Attracted by these sounds, fish larvae are more likely to settle on a noisy—and therefore healthy—reef.

Recognizing the warning signs of bleaching—which can include fluorescence, when reefs glow like a packet of highlighter pens—also helps conservationists react more quickly.

On a global scale, the Allen Coral Atlas is using hi-res satellite imagery to monitor reefs in exceptional detail, and processes regional data on a bi-weekly basis for areas that have been flagged by NOAA as having abnormally high temperatures.

Innovation alone won’t save reefs

But Regalado thinks we shouldn’t “bank on innovation” alone when the problem is so huge. Corals are being hammered by pollution, plastics, overfishing, coastal development, and more. Combined, these threats could be more than they can handle.

Edmiston agrees that science-backed innovation must sit alongside conservation measures like Marine Protected Areas (MPAs) which, when enforced, protect reefs from human-induced stressors. These don’t just benefit the protected areas, as marine life aren’t aware of MPA boundaries, and can “spill over from one area to another,” adds Regalado.
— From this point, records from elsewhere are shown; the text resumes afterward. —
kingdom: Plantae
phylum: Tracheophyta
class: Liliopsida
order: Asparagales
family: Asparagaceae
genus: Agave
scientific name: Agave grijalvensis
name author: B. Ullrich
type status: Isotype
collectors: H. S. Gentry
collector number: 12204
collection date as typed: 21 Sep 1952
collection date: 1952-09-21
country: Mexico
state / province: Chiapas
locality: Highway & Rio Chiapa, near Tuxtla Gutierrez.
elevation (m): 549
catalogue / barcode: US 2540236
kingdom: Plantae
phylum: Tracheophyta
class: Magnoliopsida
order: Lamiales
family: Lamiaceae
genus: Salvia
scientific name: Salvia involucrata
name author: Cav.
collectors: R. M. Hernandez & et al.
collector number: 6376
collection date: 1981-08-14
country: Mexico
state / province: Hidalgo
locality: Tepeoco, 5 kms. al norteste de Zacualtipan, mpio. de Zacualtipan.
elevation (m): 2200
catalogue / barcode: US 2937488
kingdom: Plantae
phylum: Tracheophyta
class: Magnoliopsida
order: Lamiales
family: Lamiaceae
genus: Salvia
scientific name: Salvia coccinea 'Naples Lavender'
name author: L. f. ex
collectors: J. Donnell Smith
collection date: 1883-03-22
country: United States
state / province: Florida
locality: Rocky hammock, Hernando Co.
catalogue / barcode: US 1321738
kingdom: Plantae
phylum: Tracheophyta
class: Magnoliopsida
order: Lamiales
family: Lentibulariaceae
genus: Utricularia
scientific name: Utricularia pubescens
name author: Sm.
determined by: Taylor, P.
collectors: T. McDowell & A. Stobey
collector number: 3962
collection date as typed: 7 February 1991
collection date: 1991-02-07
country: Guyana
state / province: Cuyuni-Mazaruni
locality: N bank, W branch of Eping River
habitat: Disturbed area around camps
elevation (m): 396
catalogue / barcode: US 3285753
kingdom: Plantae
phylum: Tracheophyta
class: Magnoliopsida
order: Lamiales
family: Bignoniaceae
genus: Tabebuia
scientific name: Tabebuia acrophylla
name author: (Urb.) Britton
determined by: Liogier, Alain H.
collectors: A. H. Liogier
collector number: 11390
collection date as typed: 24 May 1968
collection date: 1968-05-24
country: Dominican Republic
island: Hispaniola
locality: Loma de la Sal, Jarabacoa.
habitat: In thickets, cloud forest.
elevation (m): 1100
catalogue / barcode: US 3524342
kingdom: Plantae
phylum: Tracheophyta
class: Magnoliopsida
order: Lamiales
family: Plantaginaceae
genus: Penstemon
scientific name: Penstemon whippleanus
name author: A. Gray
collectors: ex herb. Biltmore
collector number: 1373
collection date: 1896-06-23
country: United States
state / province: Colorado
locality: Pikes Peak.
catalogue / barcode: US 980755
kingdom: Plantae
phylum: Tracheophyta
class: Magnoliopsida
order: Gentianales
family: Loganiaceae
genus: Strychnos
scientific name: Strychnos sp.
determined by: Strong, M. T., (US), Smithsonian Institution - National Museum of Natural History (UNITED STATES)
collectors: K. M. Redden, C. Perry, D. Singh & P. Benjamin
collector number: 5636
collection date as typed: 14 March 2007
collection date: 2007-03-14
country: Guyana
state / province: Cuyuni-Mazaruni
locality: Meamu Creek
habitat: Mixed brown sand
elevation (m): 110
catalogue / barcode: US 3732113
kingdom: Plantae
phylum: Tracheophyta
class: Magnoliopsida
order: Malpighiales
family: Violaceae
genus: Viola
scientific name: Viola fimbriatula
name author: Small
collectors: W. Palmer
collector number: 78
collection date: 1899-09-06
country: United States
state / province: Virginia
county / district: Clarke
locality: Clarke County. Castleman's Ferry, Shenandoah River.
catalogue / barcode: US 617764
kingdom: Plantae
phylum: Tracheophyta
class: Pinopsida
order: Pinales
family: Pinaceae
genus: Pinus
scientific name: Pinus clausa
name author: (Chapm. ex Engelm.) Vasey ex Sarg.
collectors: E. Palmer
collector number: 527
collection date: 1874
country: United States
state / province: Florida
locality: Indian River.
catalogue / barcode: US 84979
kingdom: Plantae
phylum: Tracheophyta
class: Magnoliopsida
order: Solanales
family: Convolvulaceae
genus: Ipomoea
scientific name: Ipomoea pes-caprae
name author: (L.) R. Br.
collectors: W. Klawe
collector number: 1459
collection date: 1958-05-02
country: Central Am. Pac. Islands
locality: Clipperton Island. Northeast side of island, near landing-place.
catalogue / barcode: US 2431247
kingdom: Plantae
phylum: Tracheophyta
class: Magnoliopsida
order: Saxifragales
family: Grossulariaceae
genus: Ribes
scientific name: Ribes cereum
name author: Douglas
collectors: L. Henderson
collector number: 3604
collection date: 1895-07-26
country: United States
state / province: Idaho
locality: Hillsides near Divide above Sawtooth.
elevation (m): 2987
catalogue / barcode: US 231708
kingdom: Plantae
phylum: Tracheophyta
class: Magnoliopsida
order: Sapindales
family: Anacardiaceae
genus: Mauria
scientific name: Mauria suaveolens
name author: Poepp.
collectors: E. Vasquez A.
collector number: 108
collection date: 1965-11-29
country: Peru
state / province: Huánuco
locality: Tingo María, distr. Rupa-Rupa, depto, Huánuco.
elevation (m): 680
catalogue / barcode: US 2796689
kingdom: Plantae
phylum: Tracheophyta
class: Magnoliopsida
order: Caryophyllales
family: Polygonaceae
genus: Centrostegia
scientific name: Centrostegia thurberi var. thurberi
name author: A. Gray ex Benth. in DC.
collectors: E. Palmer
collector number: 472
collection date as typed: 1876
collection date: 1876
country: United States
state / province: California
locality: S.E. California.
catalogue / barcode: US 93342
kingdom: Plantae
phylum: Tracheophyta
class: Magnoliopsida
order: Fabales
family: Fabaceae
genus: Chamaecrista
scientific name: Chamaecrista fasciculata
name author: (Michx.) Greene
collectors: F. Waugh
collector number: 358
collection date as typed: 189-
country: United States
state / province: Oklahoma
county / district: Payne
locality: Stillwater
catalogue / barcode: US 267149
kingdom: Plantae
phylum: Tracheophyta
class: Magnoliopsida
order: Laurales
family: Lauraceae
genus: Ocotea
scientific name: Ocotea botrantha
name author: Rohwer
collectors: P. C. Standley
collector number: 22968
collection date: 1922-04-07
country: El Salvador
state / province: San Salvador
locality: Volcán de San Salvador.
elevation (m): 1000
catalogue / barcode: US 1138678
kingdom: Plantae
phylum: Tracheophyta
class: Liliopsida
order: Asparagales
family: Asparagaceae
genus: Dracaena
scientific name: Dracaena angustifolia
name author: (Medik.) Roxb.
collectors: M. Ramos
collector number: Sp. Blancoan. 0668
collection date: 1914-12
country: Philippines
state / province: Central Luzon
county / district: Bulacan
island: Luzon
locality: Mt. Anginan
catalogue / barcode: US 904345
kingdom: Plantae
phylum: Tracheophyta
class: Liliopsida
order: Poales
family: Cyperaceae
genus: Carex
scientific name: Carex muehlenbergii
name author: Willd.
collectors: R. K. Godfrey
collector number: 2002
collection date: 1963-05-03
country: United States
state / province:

We shouldn’t “start writing the obituary of the ocean” just yet, says Edmiston. He believes we can reach the 30×30 target, a global effort to protect 30 percent of Earth’s land and sea by 2030, if everyone pulls together—but not without decarbonizing the economy and cutting the emissions that are driving rapid climate change.

But those cuts must come quickly.

“The only solution we have,” says Marcy, “is to buy time”.